> WHAT IS EXPECTED
Every picture should be left out, but the lines below must be repeated exactly.

> PROVIDED RECORDS
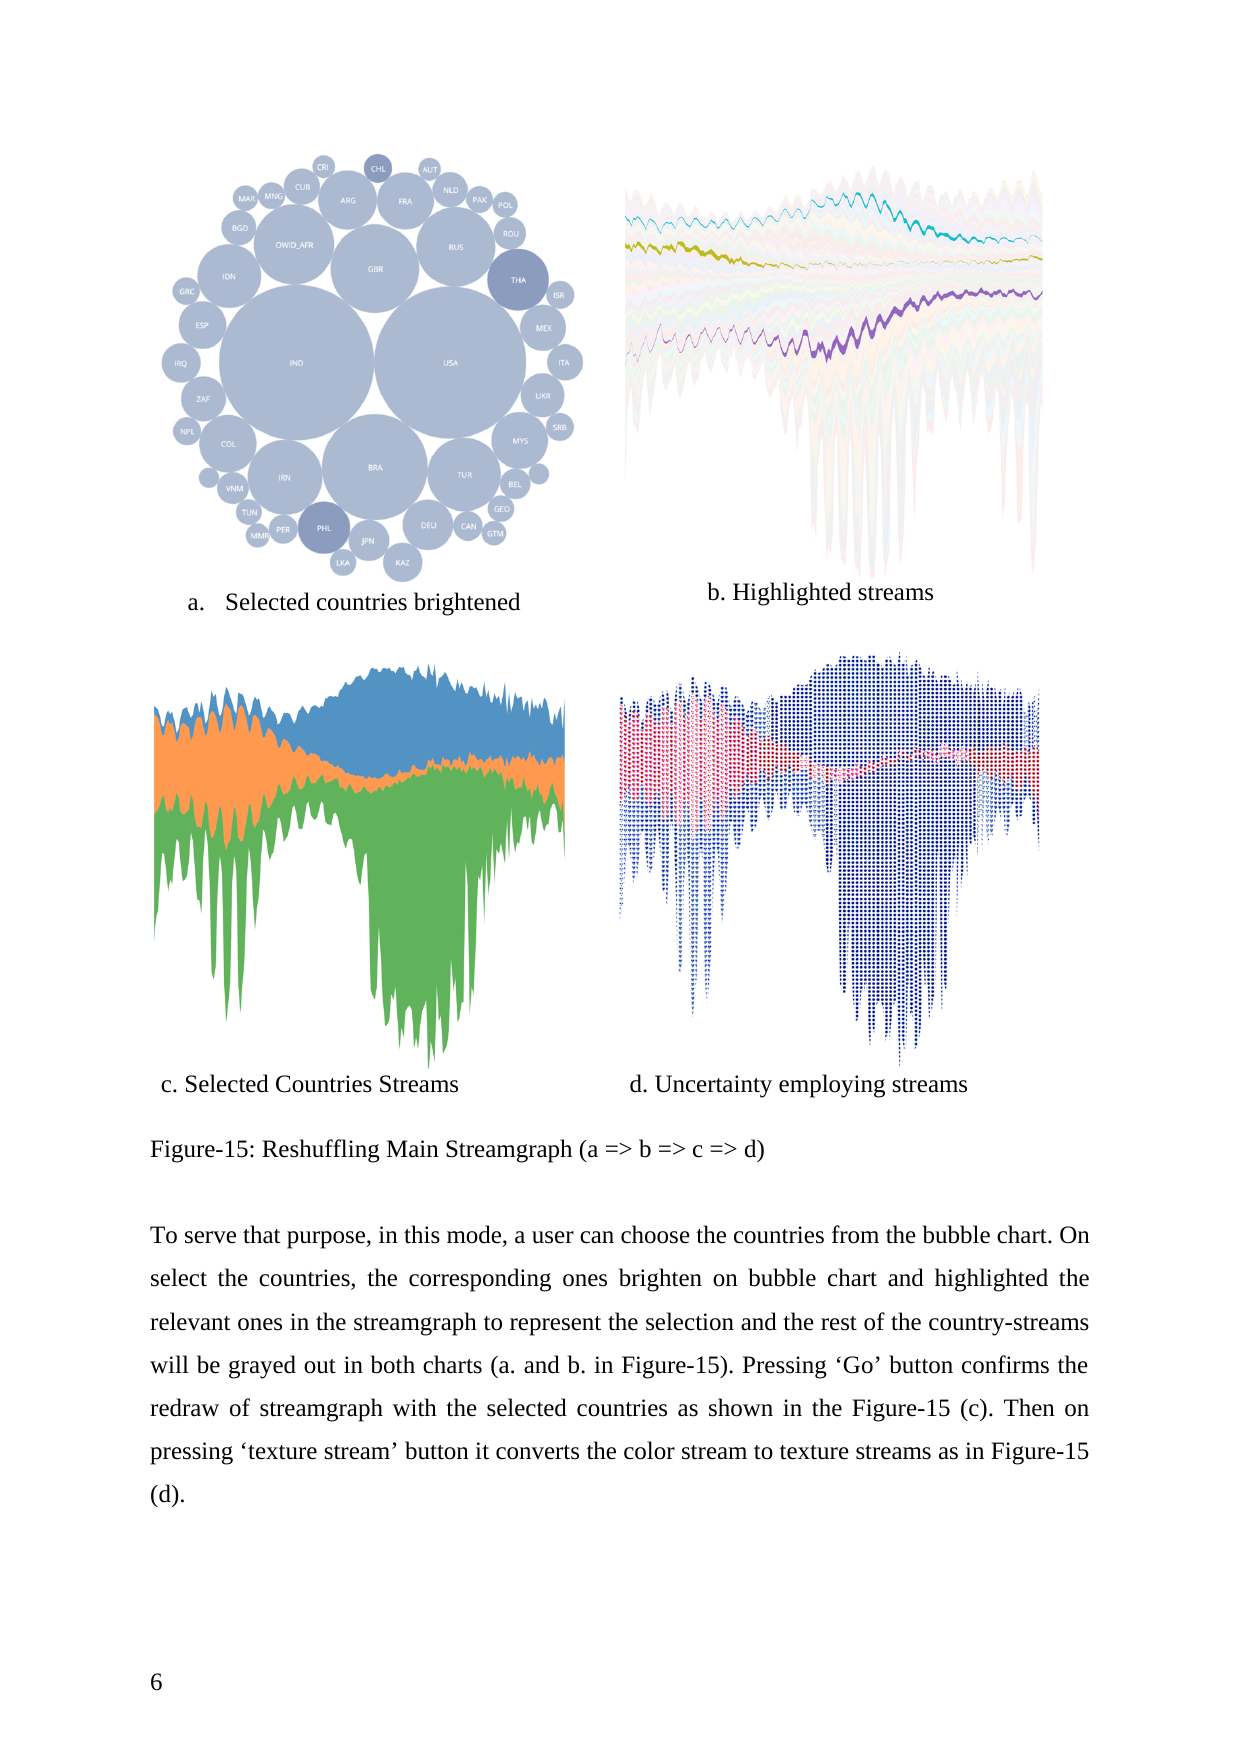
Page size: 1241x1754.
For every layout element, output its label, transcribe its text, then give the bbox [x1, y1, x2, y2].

picture [156, 150, 589, 586]
picture [150, 660, 568, 1077]
picture [620, 160, 1047, 586]
text To serve that purpose, in this mode, a user can choose the countries from the bubble chart. On select the countries, the corresponding ones brighten on bubble chart and highlighted the relevant ones in the streamgraph to represent the selection and the rest of the country-streams will be grayed out in both charts (a. and b. in Figure-15). Pressing ‘Go’ button confirms the redraw of streamgraph with the selected countries as shown in the Figure-15 (c). Then on pressing ‘texture stream’ button it converts the color stream to texture streams as in Figure-15 (d). [150, 1220, 1090, 1508]
picture [611, 643, 1046, 1077]
text Figure-15: Reshuffling Main Streamgraph (a => b => c => d) [150, 1134, 1090, 1163]
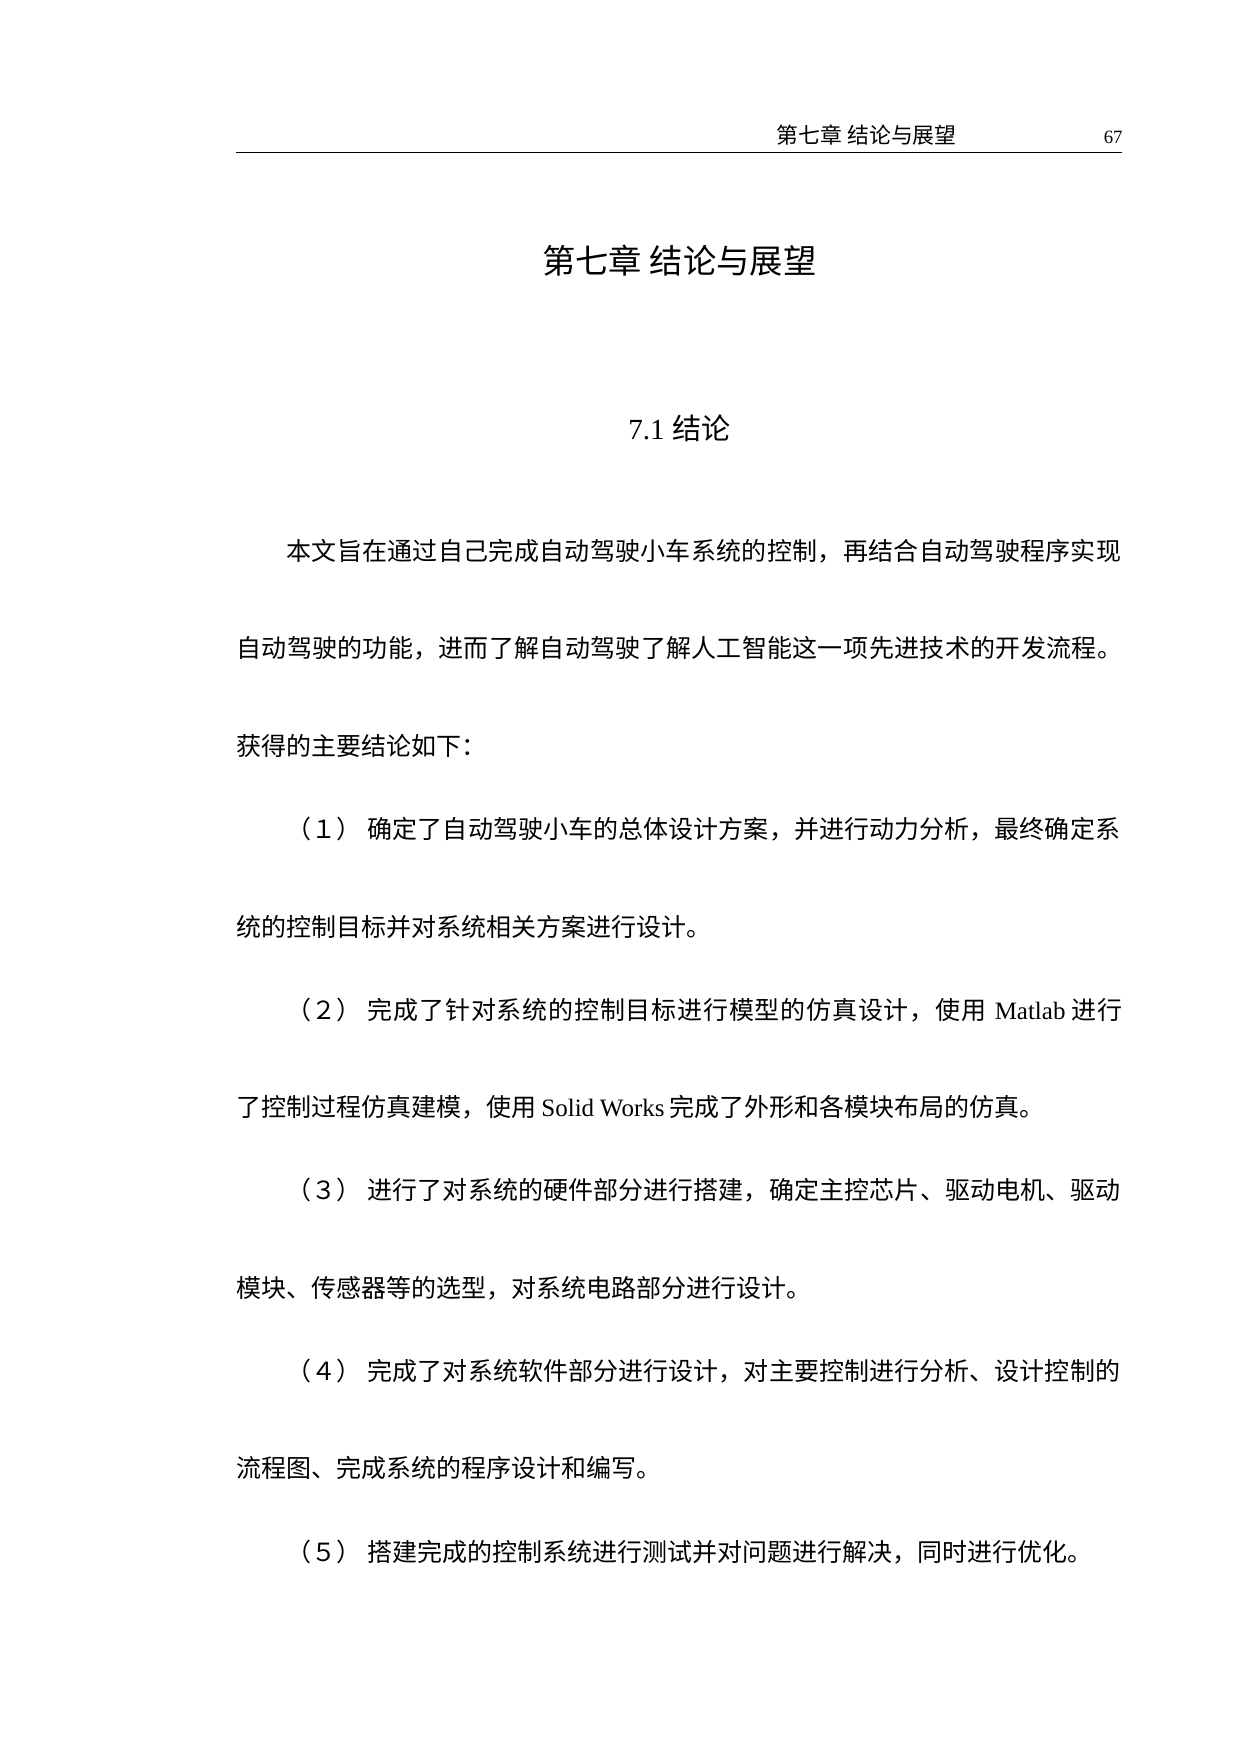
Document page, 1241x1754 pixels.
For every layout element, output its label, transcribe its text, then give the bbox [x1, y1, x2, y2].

text （４） 完成了对系统软件部分进行设计，对主要控制进行分析、设计控制的流程图、完成系统的程序设计和编写。 [236, 1337, 1122, 1499]
subtitle 7.1 结论 [236, 394, 1122, 459]
text 本文旨在通过自己完成自动驾驶小车系统的控制，再结合自动驾驶程序实现自动驾驶的功能，进而了解自动驾驶了解人工智能这一项先进技术的开发流程。获得的主要结论如下： [236, 517, 1122, 777]
text （２） 完成了针对系统的控制目标进行模型的仿真设计，使用Matlab进行了控制过程仿真建模，使用Solid Works完成了外形和各模块布局的仿真。 [236, 976, 1122, 1138]
subtitle 第七章 结论与展望 [236, 227, 1122, 292]
text （１） 确定了自动驾驶小车的总体设计方案，并进行动力分析，最终确定系统的控制目标并对系统相关方案进行设计。 [236, 795, 1122, 958]
text （５） 搭建完成的控制系统进行测试并对问题进行解决，同时进行优化。 [236, 1518, 1122, 1583]
text （３） 进行了对系统的硬件部分进行搭建，确定主控芯片、驱动电机、驱动模块、传感器等的选型，对系统电路部分进行设计。 [236, 1156, 1122, 1319]
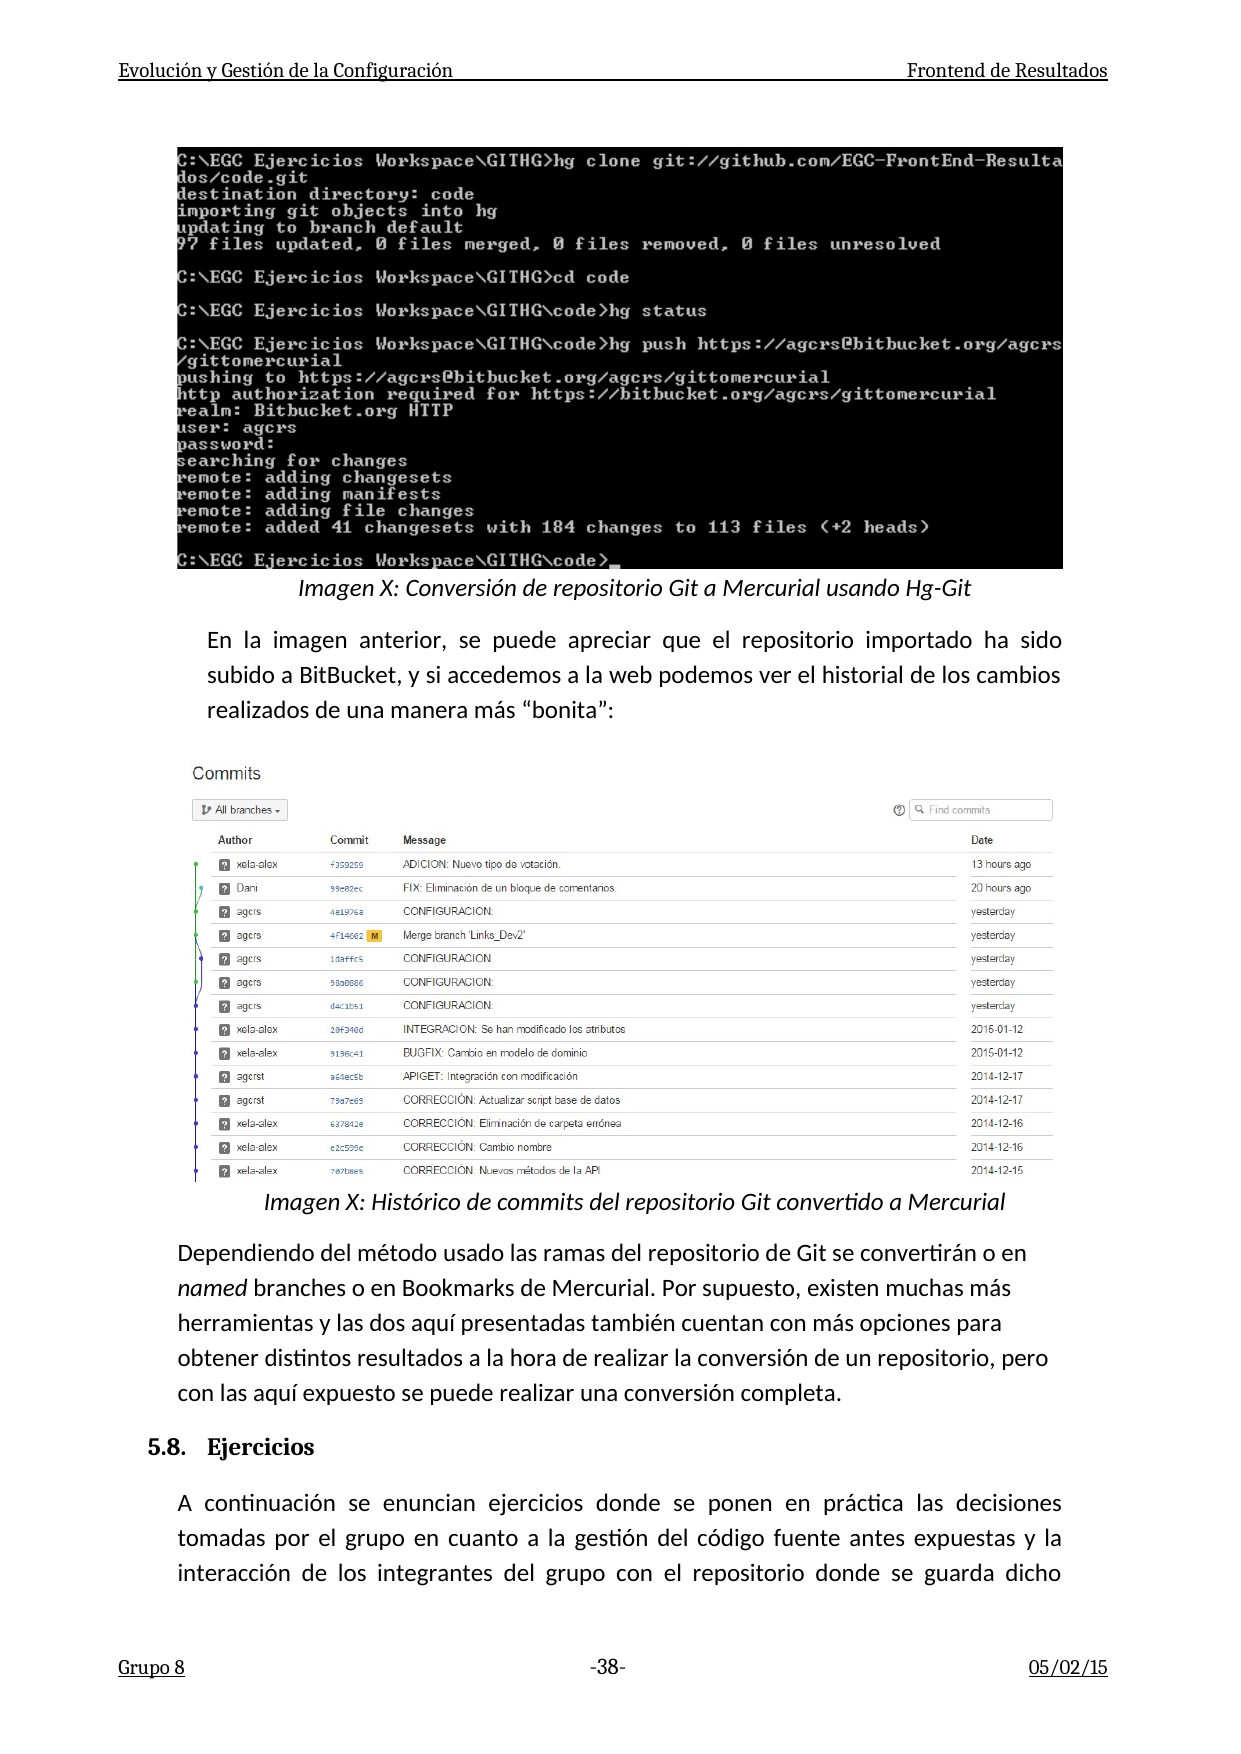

> TASK ANSWER
Page size: 1241x1754.
For every layout element, output its label, transcribe its text, then give the bbox [x1, y1, x2, y2].

picture [156, 150, 589, 586]
picture [150, 660, 568, 1077]
picture [620, 160, 1047, 586]
text To serve that purpose, in this mode, a user can choose the countries from the bubble chart. On select the countries, the corresponding ones brighten on bubble chart and highlighted the relevant ones in the streamgraph to represent the selection and the rest of the country-streams will be grayed out in both charts (a. and b. in Figure-15). Pressing ‘Go’ button confirms the redraw of streamgraph with the selected countries as shown in the Figure-15 (c). Then on pressing ‘texture stream’ button it converts the color stream to texture streams as in Figure-15 (d). [150, 1220, 1090, 1508]
picture [611, 643, 1046, 1077]
text Figure-15: Reshuffling Main Streamgraph (a => b => c => d) [150, 1134, 1090, 1163]
Document page, 1241x1754 pixels.
For every layout element, output its label, transcribe its text, then give the bbox [x1, y1, x2, y2].

text （４） 完成了对系统软件部分进行设计，对主要控制进行分析、设计控制的流程图、完成系统的程序设计和编写。 [236, 1337, 1122, 1499]
subtitle 7.1 结论 [236, 394, 1122, 459]
text 本文旨在通过自己完成自动驾驶小车系统的控制，再结合自动驾驶程序实现自动驾驶的功能，进而了解自动驾驶了解人工智能这一项先进技术的开发流程。获得的主要结论如下： [236, 517, 1122, 777]
text （２） 完成了针对系统的控制目标进行模型的仿真设计，使用Matlab进行了控制过程仿真建模，使用Solid Works完成了外形和各模块布局的仿真。 [236, 976, 1122, 1138]
subtitle 第七章 结论与展望 [236, 227, 1122, 292]
text （１） 确定了自动驾驶小车的总体设计方案，并进行动力分析，最终确定系统的控制目标并对系统相关方案进行设计。 [236, 795, 1122, 958]
text （５） 搭建完成的控制系统进行测试并对问题进行解决，同时进行优化。 [236, 1518, 1122, 1583]
text （３） 进行了对系统的硬件部分进行搭建，确定主控芯片、驱动电机、驱动模块、传感器等的选型，对系统电路部分进行设计。 [236, 1156, 1122, 1319]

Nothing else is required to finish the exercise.